_What to do_
Which lines of the entries hold the string "version"? Copy each one.

_Source material_

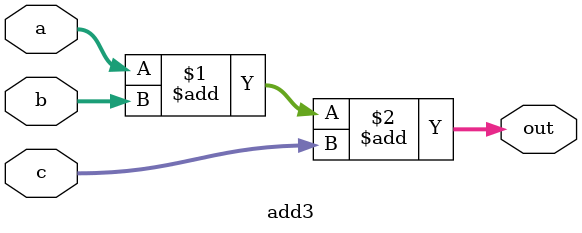
<source format=v>
/*!
* @file add3.v
* @brief Addition 32-bits Module (3 inputs)
* @author LDFranck
* @date February 2023
* @version v1
*
* @details
*  32-bit digital adder module implementation in Verilog.
*  The module returns the sum of the 3 inputs (a, b, c)
*  truncated to 32-bits size.
*/

module add3(out, a, b, c);

	input  [31:0] a, b, c;
	output [31:0] out;

	assign out = a + b + c;

endmodule
</source>
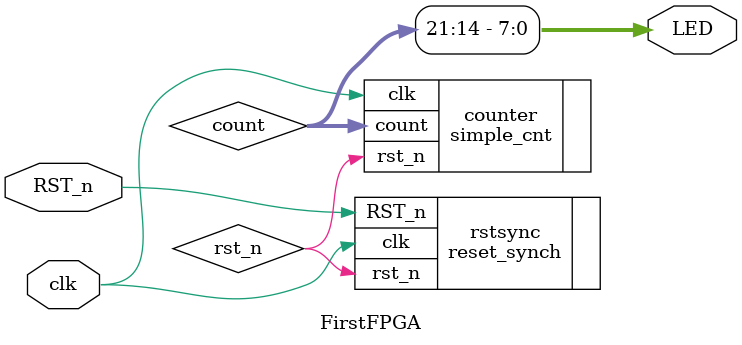
<source format=v>
module FirstFPGA(clk, RST_n, LED);

	input clk, RST_n;

	output [7:0] LED;
	
	wire rst_n;
	wire [21:0] count;
	
	assign LED = count[21:14];
	
	reset_synch rstsync(.RST_n(RST_n), .clk(clk), .rst_n(rst_n));
	
	simple_cnt  counter(.rst_n(rst_n), .clk(clk), .count(count));
	 
endmodule
	
</source>
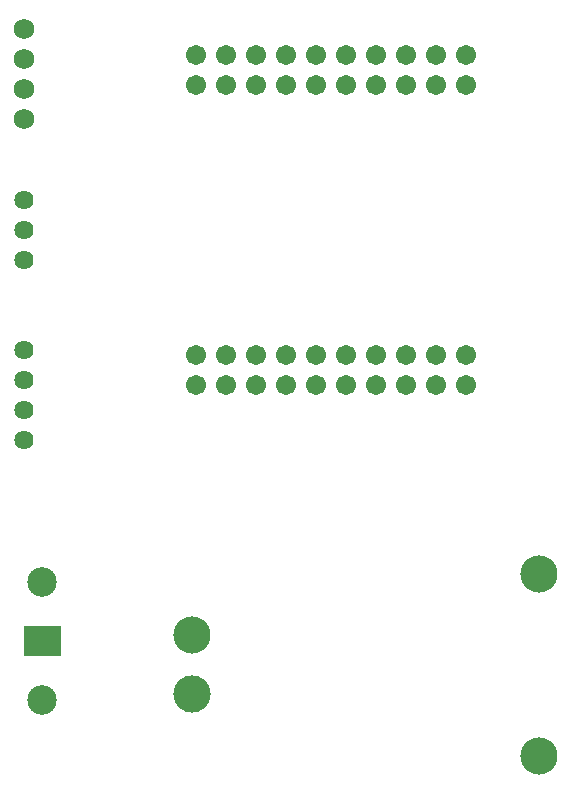
<source format=gbs>
G04 Layer: BottomSolderMaskLayer*
G04 EasyEDA v6.5.9, 2022-08-04 20:05:31*
G04 f7d3399ff3ef42be8c4f0a230c2b0d44,4bb84c5f6c124816bf94f4484d05adb3,10*
G04 Gerber Generator version 0.2*
G04 Scale: 100 percent, Rotated: No, Reflected: No *
G04 Dimensions in millimeters *
G04 leading zeros omitted , absolute positions ,4 integer and 5 decimal *
%FSLAX45Y45*%
%MOMM*%

%ADD10C,2.5016*%
%ADD11C,1.7112*%
%ADD12C,3.1496*%
%ADD13C,3.1516*%
%ADD14C,1.6256*%
%ADD15C,1.7272*%

%LPD*%
G36*
X1011301Y4649421D02*
G01*
X1009777Y4649675D01*
X1008253Y4650437D01*
X1007237Y4651453D01*
X1006475Y4652977D01*
X1006220Y4654501D01*
X1006347Y4654550D01*
X1006347Y4894579D01*
X1006220Y4894501D01*
X1006475Y4896025D01*
X1007237Y4897549D01*
X1008253Y4898565D01*
X1009777Y4899327D01*
X1011301Y4899581D01*
X1011428Y4899660D01*
X1311402Y4899660D01*
X1311300Y4899581D01*
X1312824Y4899327D01*
X1314348Y4898565D01*
X1315364Y4897549D01*
X1316126Y4896025D01*
X1316380Y4894501D01*
X1316481Y4894579D01*
X1316481Y4654550D01*
X1316380Y4654501D01*
X1316126Y4652977D01*
X1315364Y4651453D01*
X1314348Y4650437D01*
X1312824Y4649675D01*
X1311300Y4649421D01*
X1311402Y4649470D01*
X1011428Y4649470D01*
G37*
D10*
G01*
X1161313Y5274513D03*
G01*
X1161313Y4274489D03*
D11*
G01*
X2463800Y9740900D03*
G01*
X2463800Y9486900D03*
G01*
X2717800Y9740900D03*
G01*
X2717800Y9486900D03*
G01*
X2971800Y9740900D03*
G01*
X2971800Y9486900D03*
G01*
X3225800Y9740900D03*
G01*
X3225800Y9486900D03*
G01*
X3479800Y9740900D03*
G01*
X3479800Y9486900D03*
G01*
X3733800Y9740900D03*
G01*
X3733800Y9486900D03*
G01*
X3987800Y9740900D03*
G01*
X3987800Y9486900D03*
G01*
X4241800Y9740900D03*
G01*
X4241800Y9486900D03*
G01*
X4495800Y9740900D03*
G01*
X4495800Y9486900D03*
G01*
X4749800Y9740900D03*
G01*
X4749800Y9486900D03*
G01*
X2463800Y6946900D03*
G01*
X2463800Y7200900D03*
G01*
X2717800Y7200900D03*
G01*
X2971800Y7200900D03*
G01*
X3225800Y7200900D03*
G01*
X3479800Y7200900D03*
G01*
X3733800Y7200900D03*
G01*
X3987800Y7200900D03*
G01*
X4241800Y7200900D03*
G01*
X4495800Y7200900D03*
G01*
X4749800Y7200900D03*
G01*
X4749800Y6946900D03*
G01*
X4495800Y6946900D03*
G01*
X4241800Y6946900D03*
G01*
X3987800Y6946900D03*
G01*
X3733800Y6946900D03*
G01*
X3479800Y6946900D03*
G01*
X3225800Y6946900D03*
G01*
X2971800Y6946900D03*
G01*
X2717800Y6946900D03*
D12*
G01*
X5366258Y5345937D03*
G01*
X5366258Y3805936D03*
G01*
X2426208Y4825745D03*
D13*
G01*
X2426208Y4325873D03*
D14*
G01*
X1003300Y8509000D03*
G01*
X1003300Y8255000D03*
G01*
X1003300Y8001000D03*
D15*
G01*
X1003300Y9956800D03*
G01*
X1003300Y9702800D03*
G01*
X1003300Y9448800D03*
G01*
X1003300Y9194800D03*
D14*
G01*
X1003300Y7239000D03*
G01*
X1003300Y6985000D03*
G01*
X1003300Y6731000D03*
G01*
X1003300Y6477000D03*
M02*

</source>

_Written response_
* @version v1
G04 Gerber Generator version 0.2*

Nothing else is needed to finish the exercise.